Using the data below, copy every line that contains the word "加权价格".

START Data listing

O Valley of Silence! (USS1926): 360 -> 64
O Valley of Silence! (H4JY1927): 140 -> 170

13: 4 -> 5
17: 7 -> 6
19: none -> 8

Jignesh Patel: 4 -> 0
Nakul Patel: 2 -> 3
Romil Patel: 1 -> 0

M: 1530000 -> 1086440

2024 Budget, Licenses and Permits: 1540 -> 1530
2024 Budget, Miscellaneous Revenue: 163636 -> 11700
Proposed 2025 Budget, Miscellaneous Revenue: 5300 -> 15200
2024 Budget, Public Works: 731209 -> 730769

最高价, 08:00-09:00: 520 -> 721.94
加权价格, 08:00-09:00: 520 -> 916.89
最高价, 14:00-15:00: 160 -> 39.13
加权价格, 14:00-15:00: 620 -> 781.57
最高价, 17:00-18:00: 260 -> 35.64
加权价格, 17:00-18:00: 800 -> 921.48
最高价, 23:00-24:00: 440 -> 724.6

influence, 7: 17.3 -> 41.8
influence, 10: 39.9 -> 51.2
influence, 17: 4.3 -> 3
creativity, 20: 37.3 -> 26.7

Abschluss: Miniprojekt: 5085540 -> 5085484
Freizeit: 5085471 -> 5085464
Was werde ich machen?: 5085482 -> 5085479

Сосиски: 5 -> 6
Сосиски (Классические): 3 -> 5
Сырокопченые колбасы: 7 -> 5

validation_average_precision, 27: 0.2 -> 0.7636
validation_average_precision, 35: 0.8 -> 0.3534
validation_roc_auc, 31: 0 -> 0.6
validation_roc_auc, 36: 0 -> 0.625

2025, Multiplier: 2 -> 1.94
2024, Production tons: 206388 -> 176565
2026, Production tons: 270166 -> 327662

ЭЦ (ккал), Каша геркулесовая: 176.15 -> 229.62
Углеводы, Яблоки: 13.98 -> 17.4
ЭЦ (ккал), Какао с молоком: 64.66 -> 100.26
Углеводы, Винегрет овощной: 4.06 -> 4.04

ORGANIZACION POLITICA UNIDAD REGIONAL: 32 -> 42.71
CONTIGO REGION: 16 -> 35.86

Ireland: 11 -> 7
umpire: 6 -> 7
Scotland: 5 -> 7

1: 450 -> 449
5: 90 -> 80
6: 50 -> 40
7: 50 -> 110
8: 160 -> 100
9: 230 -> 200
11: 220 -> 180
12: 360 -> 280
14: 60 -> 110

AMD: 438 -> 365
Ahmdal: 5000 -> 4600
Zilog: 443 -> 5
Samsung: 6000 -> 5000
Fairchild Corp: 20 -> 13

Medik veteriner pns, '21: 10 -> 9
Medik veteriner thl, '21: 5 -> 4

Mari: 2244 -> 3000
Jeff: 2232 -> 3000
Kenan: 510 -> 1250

END Data listing

→ Response to the exercise:
加权价格, 08:00-09:00: 520 -> 916.89
加权价格, 14:00-15:00: 620 -> 781.57
加权价格, 17:00-18:00: 800 -> 921.48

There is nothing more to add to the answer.